• TAREFA A CUMPRIR
Transcreva sem nenhuma alteração as linhas dos registros, desde o início até a linha com "Syntax - Set of Rules", incluindo essa linha.

• DADOS A PROCESSAR

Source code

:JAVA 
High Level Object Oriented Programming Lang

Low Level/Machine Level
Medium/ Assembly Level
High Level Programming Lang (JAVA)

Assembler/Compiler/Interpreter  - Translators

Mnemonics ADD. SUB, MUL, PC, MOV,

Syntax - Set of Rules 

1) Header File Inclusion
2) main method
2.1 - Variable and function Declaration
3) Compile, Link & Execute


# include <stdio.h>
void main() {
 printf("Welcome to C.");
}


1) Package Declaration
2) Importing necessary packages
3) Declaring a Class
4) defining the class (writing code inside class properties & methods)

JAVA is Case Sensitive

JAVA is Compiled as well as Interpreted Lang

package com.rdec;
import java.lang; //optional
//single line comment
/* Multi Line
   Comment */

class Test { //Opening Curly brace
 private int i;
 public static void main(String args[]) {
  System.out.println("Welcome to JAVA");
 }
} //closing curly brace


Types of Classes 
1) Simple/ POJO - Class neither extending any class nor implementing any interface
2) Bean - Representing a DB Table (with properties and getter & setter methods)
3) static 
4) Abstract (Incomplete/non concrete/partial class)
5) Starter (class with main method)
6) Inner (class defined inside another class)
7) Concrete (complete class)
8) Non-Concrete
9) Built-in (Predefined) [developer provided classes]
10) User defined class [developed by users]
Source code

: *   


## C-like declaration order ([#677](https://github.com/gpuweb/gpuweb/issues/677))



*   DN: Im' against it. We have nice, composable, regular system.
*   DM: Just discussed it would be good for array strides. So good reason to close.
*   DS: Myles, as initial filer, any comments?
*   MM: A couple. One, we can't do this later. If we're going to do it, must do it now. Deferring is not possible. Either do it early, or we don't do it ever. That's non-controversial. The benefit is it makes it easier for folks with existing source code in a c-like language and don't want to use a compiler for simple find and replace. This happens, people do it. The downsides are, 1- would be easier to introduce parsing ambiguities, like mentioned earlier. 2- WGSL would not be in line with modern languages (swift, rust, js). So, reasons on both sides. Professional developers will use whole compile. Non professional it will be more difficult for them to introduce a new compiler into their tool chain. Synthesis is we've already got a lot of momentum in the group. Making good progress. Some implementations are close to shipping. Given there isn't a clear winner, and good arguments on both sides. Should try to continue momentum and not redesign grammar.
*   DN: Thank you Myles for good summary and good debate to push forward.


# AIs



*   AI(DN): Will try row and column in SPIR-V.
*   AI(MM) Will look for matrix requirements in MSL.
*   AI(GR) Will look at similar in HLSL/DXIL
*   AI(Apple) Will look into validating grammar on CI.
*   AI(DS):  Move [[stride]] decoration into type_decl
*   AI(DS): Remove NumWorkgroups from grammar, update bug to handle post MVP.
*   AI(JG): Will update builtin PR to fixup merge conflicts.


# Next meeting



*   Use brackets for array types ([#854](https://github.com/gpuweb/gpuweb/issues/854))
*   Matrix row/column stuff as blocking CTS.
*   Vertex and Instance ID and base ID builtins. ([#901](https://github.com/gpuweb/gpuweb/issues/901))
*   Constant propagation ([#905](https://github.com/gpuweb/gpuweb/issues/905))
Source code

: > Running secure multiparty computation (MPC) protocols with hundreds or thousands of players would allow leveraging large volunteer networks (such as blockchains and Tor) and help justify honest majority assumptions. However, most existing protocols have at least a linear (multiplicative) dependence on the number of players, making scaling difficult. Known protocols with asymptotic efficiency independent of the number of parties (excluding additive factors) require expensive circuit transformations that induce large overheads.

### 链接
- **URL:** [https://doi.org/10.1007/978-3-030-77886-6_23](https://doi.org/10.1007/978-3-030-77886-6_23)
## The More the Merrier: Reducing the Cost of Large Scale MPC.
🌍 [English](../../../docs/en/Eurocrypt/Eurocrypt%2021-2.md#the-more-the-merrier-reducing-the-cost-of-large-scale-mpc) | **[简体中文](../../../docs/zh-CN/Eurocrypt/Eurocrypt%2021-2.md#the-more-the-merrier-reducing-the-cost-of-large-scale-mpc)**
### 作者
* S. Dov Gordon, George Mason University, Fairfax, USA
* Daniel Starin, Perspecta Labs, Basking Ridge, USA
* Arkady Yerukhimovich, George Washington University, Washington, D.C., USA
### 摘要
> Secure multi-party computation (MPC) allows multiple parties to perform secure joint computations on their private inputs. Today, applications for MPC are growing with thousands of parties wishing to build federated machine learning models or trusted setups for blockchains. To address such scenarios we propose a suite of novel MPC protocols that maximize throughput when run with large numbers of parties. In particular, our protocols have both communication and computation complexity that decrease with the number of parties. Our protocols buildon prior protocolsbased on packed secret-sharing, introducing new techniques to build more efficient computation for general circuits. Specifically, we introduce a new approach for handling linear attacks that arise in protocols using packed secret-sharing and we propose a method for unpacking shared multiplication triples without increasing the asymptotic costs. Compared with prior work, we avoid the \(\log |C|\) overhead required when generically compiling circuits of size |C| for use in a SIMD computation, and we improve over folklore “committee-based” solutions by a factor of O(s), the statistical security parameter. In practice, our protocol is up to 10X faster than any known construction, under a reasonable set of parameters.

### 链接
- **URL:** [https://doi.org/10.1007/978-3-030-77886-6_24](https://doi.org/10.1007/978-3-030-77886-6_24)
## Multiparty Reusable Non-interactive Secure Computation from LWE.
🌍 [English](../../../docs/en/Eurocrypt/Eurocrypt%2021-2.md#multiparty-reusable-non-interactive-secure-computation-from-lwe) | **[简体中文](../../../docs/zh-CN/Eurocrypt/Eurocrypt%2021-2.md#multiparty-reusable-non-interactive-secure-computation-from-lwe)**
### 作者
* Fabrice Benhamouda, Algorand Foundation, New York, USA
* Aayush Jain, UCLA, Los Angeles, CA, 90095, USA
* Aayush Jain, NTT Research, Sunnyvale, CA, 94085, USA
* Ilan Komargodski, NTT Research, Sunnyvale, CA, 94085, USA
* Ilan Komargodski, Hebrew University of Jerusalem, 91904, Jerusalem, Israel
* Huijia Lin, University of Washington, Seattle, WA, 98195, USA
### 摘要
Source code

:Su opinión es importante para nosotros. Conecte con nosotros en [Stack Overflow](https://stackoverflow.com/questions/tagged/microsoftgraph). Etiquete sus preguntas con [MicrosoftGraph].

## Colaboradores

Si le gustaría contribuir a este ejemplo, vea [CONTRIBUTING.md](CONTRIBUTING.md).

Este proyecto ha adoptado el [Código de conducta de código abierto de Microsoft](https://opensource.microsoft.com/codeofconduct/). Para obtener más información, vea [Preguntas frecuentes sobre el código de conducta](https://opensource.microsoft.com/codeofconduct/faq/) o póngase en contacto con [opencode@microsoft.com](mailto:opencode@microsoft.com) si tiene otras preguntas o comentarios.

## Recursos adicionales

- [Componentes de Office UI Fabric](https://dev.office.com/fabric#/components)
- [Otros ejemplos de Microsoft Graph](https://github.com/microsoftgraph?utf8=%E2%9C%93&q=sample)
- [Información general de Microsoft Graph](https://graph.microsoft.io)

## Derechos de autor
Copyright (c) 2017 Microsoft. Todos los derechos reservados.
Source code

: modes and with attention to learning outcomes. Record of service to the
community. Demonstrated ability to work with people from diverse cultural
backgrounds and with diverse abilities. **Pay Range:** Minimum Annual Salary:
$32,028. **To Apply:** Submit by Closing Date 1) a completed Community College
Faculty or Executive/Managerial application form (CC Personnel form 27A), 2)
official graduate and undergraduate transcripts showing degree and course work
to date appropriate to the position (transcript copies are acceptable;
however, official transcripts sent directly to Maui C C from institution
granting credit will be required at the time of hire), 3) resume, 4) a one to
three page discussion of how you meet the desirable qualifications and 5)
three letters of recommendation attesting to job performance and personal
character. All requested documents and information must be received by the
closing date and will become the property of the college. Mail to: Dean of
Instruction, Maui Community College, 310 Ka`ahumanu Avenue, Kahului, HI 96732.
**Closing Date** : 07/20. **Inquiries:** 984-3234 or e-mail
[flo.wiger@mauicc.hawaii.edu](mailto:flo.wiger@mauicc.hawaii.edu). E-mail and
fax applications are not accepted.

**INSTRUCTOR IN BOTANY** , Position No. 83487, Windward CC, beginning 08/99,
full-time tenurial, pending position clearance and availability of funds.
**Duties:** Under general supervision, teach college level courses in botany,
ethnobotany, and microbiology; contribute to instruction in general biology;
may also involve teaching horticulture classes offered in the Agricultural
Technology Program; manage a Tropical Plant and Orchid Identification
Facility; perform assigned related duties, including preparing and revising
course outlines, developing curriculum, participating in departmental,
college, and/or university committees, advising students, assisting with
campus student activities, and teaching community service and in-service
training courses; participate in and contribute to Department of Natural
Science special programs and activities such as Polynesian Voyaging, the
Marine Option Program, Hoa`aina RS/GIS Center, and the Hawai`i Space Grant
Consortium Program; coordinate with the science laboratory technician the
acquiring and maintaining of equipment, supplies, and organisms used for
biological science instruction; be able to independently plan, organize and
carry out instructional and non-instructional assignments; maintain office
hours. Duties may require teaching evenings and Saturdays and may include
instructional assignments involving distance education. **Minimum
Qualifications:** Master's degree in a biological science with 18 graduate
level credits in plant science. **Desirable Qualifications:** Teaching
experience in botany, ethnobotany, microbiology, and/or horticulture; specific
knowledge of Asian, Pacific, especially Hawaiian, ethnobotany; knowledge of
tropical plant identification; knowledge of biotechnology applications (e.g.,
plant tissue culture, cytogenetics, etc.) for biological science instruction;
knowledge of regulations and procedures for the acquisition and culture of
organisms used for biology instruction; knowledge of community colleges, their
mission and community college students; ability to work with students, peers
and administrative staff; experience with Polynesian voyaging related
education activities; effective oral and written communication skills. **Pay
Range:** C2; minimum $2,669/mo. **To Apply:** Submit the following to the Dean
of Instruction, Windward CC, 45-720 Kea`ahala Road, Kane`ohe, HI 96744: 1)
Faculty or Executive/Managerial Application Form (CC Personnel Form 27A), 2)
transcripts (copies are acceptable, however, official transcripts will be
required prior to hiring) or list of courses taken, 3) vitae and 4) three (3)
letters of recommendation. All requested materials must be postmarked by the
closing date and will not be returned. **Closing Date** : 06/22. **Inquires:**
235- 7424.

• RESPOSTA DA TAREFA
Source code

:JAVA 
High Level Object Oriented Programming Lang

Low Level/Machine Level
Medium/ Assembly Level
High Level Programming Lang (JAVA)

Assembler/Compiler/Interpreter  - Translators

Mnemonics ADD. SUB, MUL, PC, MOV,

Syntax - Set of Rules 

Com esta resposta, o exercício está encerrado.